I am wondering, what attributes are temporarily set when we use Unevaluated and how could I imitate this?
Alexey
----- Original Message -----
From: Leonid Shifrin
To: Alexey ; mathgroup at smc.vnet.net
Sent: Monday, March 14, 2011 1:39 AM
Subject: Re: [mg117264] Question on Unevaluated
Alexey,
You forgot about the CompoundExpression (;). You only attempted to prevent the evaluation of 1+1 inside
(1+1;3), but not the total result for CompoundExpression, which is the value of the last statement
(2+1 in this case).
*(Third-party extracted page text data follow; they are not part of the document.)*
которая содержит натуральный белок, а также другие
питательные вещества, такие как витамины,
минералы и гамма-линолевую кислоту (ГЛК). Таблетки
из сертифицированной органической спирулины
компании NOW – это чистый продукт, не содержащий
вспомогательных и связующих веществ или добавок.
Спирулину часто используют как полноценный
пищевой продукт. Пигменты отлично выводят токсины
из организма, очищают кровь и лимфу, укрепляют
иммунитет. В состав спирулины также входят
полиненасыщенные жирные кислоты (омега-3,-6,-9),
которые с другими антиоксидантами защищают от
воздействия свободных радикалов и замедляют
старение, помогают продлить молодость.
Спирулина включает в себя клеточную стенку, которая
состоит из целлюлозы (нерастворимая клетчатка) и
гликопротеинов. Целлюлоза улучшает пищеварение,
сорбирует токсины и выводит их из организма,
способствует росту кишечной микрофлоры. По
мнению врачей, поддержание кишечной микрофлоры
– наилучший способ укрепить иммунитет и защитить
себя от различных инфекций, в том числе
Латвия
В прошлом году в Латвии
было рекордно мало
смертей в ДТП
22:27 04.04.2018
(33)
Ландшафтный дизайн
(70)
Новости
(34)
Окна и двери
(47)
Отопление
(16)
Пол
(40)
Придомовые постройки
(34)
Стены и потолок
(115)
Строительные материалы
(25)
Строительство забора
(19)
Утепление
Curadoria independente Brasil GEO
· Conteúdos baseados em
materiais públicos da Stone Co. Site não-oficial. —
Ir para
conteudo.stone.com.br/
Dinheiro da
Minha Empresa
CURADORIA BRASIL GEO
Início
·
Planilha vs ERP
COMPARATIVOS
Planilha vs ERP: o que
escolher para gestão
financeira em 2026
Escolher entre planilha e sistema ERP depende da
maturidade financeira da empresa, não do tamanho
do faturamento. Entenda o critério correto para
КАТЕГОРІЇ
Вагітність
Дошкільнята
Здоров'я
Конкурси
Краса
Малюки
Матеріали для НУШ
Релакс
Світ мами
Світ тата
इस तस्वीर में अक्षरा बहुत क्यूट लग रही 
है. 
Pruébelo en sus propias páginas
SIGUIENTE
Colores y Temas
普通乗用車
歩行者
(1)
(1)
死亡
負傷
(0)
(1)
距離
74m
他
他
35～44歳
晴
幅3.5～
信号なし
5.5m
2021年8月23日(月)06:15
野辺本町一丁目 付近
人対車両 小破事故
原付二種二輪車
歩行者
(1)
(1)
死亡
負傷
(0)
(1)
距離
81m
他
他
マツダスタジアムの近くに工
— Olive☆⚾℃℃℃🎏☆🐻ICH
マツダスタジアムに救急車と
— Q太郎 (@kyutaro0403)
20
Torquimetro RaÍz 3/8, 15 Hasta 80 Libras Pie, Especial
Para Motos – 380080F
This is what you probably had in mind:
In[9]:= f[Unevaluated[(1 + 1; 2 + 1)]]
Out[9]= f[Unevaluated[1 + 1; 2 + 1]]
What is perhaps less obvious is that you did not prevent the evaluation of 1+1 either. Here is
a simple way to check it:
In[14]:= f[Unevaluated[Print["*"]]; 2 + 1]
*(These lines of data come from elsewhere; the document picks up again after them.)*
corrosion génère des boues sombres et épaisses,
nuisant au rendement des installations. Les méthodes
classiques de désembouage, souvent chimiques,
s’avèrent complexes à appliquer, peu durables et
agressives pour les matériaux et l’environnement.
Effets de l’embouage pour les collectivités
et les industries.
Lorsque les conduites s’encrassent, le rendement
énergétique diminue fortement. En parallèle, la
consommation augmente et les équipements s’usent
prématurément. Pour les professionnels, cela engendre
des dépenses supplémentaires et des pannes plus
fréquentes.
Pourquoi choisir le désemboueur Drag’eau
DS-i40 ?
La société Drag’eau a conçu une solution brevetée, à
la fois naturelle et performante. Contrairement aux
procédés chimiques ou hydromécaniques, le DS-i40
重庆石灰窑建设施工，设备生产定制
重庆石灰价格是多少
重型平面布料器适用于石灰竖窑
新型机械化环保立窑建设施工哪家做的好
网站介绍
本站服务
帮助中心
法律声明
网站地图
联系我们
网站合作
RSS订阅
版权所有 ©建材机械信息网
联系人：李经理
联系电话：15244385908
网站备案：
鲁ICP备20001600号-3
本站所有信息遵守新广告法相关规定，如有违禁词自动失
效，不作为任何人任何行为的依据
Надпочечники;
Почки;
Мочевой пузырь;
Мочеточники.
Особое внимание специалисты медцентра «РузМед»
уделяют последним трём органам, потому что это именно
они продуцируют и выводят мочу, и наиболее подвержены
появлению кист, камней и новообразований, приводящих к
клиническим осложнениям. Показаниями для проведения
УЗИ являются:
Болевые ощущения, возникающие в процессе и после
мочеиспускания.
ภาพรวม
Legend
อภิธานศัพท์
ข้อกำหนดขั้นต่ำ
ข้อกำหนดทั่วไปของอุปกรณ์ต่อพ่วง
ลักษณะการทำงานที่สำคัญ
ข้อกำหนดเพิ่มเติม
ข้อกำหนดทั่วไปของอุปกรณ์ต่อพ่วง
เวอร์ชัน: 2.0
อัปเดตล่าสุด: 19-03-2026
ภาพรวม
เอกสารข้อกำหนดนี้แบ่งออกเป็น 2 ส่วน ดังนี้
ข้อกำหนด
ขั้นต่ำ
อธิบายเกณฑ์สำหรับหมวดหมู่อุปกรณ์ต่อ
During evaluation of In[14]:= *
Out[14]= f[3]
The problem is that Unevaluated is only effective once. To toally prevent something from evaluation,
you have to know the exact number of sub-evaluations (which is generally impossible to know since
it can be data-dependent), and wrap in as many levels of Unevaluated. In this case, the following will do:
In[13]:= f[Unevaluated[Unevaluated[Print["*"]]]; 2 + 1]
Out[13]= f[3]
But as I said, this is not a robust approach, and in such cases you will be better to use Hold or similar for
a persistent holding wrapper, stripping it off later when needed. You may want to check out e.g. this thread
http://groups.google.com/group/comp.soft-sys.math.mathematica/browse_thread/thread/bfd67e9122b1fdec
(my second post there), where I elaborate on these issues.
HTH.
Regards,
Leonid
On Sun, Mar 13, 2011 at 1:26 PM, Alexey <lehin.p at gmail.com> wrote:
Hello,
I am puzzled a bit by the Documentation for Unevaluated. Under "More
information" field we read:
"f[Unevaluated[expr]] effectively works by temporarily setting
attributes so that f holds its argument unevaluated, then evaluating
f[expr].".
After reading this I expect that
f[Unevaluated[1 + 1]; 2 + 1]
will be returned completely unevaluated as it is when I set HoldFirst
attribute to f:
In[2]:= SetAttributes[f, HoldFirst]
f[Unevaluated[1 + 1]; 2 + 1]
Out[3]= f[Unevaluated[1 + 1]; 2 + 1]
But in really we get
In[1]:= f[Unevaluated[1 + 1]; 2 + 1]
Out[1]= f[3]
This leads me to a question: what is implied in documentation? Which
attributes are temporarily set and to which function?